ROMAN
Albin Michel
Parution le 4 janvier 2023
Jacques, conducteur de métro, nous présente la « faune souterraine » qu’il connait si bien, après tant d’années passées à mener son long serpent d’acier à travers les entrailles parisiennes. À chaque station de la ligne 6 son personnage, ses belles histoires ou ses anecdotes sordides sous le ciel de faïence du Métropolitain.
Jacques sait reconnaître la poésie qui l’entoure, la magie d’un quotidien que l’on déprécie souvent. « Le quotidien c’est beau, c’est comme la matière noire. On n’y prête pas attention mais c’est habité. » Alors le conducteur de rame décide un jour de consigner par écrit toutes ces vies qui défilent. Dans le « monde d’en-bas », son métier le place à la croisée de nombreuses destinées, conjonction de vies souvent cabossées et personnages hauts en couleur, chanteurs et musiciens, prédicateurs, SDF philosophes. Suivre Jacques dans son tunnel, c’est parfois prendre aussi conscience que la vie ne tient qu’à un fil.
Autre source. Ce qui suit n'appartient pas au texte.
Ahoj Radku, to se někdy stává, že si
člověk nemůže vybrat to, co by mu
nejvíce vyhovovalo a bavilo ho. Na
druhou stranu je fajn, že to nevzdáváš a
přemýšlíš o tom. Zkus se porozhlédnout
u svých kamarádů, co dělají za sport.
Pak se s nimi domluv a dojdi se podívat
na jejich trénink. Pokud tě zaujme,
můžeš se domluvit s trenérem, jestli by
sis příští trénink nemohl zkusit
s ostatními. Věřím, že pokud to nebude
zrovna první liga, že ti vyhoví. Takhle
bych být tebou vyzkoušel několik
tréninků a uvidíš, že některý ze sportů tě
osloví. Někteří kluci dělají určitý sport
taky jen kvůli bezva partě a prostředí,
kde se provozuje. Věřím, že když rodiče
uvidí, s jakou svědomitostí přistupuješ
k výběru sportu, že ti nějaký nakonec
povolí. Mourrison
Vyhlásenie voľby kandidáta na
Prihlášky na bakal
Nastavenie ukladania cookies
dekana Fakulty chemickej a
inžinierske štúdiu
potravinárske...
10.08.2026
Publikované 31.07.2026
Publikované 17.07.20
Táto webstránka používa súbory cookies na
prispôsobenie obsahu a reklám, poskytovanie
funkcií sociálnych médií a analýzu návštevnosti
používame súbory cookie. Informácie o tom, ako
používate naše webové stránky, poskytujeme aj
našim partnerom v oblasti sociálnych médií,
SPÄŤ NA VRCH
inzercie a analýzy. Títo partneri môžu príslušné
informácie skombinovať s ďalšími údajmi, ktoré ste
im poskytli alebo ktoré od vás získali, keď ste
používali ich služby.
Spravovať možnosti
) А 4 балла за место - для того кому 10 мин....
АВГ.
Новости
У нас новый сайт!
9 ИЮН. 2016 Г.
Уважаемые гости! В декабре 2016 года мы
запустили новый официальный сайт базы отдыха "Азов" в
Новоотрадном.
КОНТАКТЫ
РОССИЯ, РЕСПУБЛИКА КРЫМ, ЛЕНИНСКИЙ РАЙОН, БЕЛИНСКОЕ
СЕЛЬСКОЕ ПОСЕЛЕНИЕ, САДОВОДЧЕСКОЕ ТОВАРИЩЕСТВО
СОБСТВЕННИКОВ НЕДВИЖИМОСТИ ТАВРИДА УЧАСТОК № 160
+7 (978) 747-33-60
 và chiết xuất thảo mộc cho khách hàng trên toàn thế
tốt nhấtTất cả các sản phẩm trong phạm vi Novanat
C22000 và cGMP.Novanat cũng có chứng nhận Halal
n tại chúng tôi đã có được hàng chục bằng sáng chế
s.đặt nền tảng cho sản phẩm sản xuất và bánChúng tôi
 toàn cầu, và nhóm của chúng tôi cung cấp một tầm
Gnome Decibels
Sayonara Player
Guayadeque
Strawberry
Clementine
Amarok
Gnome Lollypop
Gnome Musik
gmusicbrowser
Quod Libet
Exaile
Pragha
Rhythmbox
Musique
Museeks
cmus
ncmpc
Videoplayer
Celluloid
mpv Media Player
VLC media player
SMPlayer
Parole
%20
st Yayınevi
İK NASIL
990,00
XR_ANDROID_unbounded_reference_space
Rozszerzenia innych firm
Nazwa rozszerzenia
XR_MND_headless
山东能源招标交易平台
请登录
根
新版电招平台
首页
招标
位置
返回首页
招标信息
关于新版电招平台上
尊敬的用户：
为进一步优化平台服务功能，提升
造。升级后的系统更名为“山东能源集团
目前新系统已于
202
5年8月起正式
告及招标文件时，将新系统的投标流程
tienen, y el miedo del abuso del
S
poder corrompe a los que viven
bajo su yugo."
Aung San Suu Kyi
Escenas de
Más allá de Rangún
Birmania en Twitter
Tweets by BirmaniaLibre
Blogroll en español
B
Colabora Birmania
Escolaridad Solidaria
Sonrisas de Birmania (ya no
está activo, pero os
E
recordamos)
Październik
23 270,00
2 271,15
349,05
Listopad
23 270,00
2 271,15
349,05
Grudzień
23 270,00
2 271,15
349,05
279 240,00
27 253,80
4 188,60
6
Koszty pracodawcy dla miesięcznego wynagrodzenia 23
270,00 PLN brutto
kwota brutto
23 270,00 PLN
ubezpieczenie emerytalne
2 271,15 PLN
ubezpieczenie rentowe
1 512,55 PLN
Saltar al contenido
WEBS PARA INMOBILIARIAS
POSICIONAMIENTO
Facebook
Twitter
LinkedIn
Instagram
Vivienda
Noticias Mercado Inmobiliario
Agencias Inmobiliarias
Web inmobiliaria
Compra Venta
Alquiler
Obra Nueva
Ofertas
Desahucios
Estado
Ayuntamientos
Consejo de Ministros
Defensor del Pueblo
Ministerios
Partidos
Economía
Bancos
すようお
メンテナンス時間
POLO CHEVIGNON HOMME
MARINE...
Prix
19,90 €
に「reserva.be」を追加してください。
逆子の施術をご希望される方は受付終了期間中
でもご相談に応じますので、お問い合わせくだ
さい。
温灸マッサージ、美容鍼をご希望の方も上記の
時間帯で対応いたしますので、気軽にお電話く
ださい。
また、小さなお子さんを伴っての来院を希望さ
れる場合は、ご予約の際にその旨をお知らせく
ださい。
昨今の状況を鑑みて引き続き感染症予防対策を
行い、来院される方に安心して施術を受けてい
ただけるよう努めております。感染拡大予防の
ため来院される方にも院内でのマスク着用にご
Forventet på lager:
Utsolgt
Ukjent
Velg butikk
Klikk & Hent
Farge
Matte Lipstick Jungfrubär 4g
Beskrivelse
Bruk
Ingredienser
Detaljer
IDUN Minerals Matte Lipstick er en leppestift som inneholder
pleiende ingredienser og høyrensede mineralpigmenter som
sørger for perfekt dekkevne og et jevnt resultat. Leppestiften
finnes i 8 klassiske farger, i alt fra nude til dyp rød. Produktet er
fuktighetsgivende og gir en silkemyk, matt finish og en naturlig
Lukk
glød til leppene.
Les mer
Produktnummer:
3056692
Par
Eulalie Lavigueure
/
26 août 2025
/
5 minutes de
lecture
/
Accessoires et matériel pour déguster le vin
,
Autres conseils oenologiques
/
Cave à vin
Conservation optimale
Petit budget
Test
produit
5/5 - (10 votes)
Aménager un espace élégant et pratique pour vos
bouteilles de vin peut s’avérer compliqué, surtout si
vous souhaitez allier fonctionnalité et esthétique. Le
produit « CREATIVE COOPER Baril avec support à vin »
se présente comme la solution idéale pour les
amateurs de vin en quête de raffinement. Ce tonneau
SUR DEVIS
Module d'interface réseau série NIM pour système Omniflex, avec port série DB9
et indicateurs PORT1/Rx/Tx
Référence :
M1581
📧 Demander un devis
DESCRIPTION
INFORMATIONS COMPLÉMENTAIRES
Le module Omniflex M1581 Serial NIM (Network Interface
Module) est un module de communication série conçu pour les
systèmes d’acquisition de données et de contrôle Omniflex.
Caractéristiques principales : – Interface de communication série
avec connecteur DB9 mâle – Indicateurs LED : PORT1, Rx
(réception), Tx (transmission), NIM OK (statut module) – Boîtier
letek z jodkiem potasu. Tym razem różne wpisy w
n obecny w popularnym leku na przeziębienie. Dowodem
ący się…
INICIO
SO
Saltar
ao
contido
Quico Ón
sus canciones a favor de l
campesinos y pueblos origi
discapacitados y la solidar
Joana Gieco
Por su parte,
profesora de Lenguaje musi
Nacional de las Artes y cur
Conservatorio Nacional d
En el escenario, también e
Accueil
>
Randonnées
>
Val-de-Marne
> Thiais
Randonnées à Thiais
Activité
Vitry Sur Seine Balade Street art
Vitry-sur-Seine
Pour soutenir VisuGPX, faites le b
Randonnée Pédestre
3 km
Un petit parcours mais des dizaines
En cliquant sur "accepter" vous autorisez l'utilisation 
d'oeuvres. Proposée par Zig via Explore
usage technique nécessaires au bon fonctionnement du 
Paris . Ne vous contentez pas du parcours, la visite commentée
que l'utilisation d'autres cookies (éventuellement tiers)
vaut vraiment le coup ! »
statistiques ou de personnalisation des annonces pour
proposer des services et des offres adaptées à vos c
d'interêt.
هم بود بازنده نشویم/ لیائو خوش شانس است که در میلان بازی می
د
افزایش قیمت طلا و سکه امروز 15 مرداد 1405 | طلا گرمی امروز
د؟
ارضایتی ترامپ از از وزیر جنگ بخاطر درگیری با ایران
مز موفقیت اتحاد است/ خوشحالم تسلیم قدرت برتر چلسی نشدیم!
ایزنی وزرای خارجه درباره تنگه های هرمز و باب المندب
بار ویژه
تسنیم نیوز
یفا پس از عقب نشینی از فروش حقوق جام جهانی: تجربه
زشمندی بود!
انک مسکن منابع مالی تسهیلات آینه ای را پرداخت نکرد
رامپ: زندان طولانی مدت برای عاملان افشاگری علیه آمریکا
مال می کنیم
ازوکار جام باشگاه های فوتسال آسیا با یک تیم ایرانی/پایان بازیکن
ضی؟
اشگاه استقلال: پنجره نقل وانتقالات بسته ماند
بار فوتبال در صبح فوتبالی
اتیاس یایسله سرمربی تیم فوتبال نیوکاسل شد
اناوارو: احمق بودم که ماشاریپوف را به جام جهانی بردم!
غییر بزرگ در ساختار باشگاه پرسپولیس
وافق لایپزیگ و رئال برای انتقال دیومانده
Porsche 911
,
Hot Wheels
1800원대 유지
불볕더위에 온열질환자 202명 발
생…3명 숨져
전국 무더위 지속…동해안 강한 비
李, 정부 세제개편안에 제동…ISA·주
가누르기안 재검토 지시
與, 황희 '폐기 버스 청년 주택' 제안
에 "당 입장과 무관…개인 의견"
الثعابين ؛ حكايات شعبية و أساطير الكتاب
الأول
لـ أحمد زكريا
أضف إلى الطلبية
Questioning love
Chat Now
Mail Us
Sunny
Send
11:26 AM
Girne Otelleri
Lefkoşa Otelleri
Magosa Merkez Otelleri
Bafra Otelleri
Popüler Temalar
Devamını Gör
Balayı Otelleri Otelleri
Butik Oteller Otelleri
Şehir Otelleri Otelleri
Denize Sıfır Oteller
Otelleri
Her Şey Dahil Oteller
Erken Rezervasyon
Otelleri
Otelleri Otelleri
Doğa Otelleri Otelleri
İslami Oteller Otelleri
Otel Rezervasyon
Céline Laurens s’intéresse à celles et ceux qui ont choisi de vivre à l’écart de la société, loin du soleil. Sous un ciel de faïence, c’est aussi le récit de la relation qui unit Jacques à Madeleine – comme la station -, rencontrée un jour sur son lieu de travail, Madeleine fantasque et hypocondriaque, grande gueule qui a, elle aussi, quelques démons à faire taire. Alors certes le théâtre du métro n’est pas toujours reluisant, notamment le long de la ligne 12, la plus profonde, abysse jonché de junkies et autres individus peu recommandables – voire carrément abjectes – fantômes errants sous la terre. La RATP accueille aussi les provinciaux singeant les Parisiens et les « bourgeois à poussettes », rois de la (sur)consommation qui eux, au contraire de Jacques, ne font pas vraiment attention à ce qui les entoure. Le métro comme un condensé de l’époque actuelle. Céline Laurens, Prix Roger Nimier 2022 pour Là où la caravane passe, délaisse les gens du voyage pour les voyageurs du quotidien et nous fait ressentir l’« ivresse des profondeurs » avec ce deuxième roman qui est aussi un bel hommage à certains lieux de la capitale dont on peut apprécier quelques architectures. Car la ligne 6 est parfois aérienne, comme l’écriture de la romancière.